TASK TO CARRY OUT -
Can you return the records below exactly as they stand, but only from the first line through the one with "- ✅ **Error"?

DATA FOR ANALYSIS -
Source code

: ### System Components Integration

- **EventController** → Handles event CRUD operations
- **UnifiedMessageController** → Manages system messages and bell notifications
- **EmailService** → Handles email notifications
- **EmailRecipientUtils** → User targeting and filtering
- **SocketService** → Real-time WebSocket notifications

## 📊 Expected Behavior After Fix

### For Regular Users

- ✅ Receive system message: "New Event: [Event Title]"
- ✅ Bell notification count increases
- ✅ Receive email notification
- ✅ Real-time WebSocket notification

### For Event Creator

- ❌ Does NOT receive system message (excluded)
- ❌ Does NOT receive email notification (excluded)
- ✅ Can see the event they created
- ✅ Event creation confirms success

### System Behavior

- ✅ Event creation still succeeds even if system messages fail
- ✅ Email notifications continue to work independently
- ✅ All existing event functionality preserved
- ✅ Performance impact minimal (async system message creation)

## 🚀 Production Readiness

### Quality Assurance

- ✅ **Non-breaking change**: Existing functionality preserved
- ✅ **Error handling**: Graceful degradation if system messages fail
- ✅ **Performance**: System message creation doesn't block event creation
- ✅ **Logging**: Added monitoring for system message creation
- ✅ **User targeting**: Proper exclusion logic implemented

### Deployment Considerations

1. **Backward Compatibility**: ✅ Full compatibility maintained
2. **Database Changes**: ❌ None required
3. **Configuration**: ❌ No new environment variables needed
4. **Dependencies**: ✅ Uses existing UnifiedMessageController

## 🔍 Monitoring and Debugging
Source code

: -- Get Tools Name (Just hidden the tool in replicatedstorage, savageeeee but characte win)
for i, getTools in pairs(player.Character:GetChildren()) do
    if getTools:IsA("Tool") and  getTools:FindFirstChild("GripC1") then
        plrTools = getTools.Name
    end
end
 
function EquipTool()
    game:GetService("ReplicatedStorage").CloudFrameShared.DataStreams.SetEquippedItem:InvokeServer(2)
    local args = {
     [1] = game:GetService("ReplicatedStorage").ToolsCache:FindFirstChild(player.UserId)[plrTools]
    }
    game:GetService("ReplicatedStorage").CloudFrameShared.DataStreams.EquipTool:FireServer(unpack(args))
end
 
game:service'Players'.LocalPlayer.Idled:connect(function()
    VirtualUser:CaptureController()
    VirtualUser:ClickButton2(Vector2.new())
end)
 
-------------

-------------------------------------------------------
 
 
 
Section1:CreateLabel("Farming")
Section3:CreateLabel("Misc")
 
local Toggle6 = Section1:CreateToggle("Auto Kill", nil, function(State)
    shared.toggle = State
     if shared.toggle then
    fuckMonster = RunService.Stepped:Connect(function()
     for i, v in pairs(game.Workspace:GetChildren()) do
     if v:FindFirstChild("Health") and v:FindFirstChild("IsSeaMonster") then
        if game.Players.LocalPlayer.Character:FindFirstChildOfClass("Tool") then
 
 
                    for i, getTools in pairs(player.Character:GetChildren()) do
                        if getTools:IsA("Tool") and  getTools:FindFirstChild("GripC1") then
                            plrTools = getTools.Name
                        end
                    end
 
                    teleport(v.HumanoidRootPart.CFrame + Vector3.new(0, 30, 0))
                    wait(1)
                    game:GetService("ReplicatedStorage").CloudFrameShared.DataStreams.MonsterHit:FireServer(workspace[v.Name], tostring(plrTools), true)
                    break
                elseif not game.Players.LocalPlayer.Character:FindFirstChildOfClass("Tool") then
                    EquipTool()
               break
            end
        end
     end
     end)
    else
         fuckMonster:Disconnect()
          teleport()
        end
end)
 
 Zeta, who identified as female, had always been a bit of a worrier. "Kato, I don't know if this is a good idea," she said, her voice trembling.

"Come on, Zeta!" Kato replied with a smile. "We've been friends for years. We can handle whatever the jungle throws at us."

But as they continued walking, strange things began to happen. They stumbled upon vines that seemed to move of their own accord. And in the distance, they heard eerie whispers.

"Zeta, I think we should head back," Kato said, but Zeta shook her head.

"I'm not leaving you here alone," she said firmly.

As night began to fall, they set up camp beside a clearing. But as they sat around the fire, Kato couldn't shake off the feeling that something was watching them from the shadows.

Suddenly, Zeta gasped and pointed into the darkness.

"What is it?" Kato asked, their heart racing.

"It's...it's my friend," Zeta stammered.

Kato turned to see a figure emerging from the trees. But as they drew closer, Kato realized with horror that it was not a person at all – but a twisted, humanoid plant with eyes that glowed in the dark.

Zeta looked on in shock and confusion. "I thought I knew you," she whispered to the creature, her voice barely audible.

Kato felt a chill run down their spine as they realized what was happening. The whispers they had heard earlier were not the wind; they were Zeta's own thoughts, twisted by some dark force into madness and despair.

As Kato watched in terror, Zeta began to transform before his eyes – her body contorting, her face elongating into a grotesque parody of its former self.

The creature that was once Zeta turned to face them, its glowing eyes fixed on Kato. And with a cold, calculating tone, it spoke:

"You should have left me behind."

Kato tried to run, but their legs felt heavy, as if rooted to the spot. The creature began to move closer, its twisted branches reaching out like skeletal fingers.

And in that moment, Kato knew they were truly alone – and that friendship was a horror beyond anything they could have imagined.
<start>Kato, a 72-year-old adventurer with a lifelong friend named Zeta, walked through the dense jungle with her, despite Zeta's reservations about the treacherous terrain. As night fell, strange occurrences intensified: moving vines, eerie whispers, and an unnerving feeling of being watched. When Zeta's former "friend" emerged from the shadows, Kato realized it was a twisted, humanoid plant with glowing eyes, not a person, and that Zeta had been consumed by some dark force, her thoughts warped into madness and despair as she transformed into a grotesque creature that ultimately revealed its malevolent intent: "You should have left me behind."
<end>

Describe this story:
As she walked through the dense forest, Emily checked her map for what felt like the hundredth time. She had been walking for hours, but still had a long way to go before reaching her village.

YOUR SOLUTION -
Source code

: ### System Components Integration

- **EventController** → Handles event CRUD operations
- **UnifiedMessageController** → Manages system messages and bell notifications
- **EmailService** → Handles email notifications
- **EmailRecipientUtils** → User targeting and filtering
- **SocketService** → Real-time WebSocket notifications

## 📊 Expected Behavior After Fix

### For Regular Users

- ✅ Receive system message: "New Event: [Event Title]"
- ✅ Bell notification count increases
- ✅ Receive email notification
- ✅ Real-time WebSocket notification

### For Event Creator

- ❌ Does NOT receive system message (excluded)
- ❌ Does NOT receive email notification (excluded)
- ✅ Can see the event they created
- ✅ Event creation confirms success

### System Behavior

- ✅ Event creation still succeeds even if system messages fail
- ✅ Email notifications continue to work independently
- ✅ All existing event functionality preserved
- ✅ Performance impact minimal (async system message creation)

## 🚀 Production Readiness

### Quality Assurance

- ✅ **Non-breaking change**: Existing functionality preserved
- ✅ **Error handling**: Graceful degradation if system messages fail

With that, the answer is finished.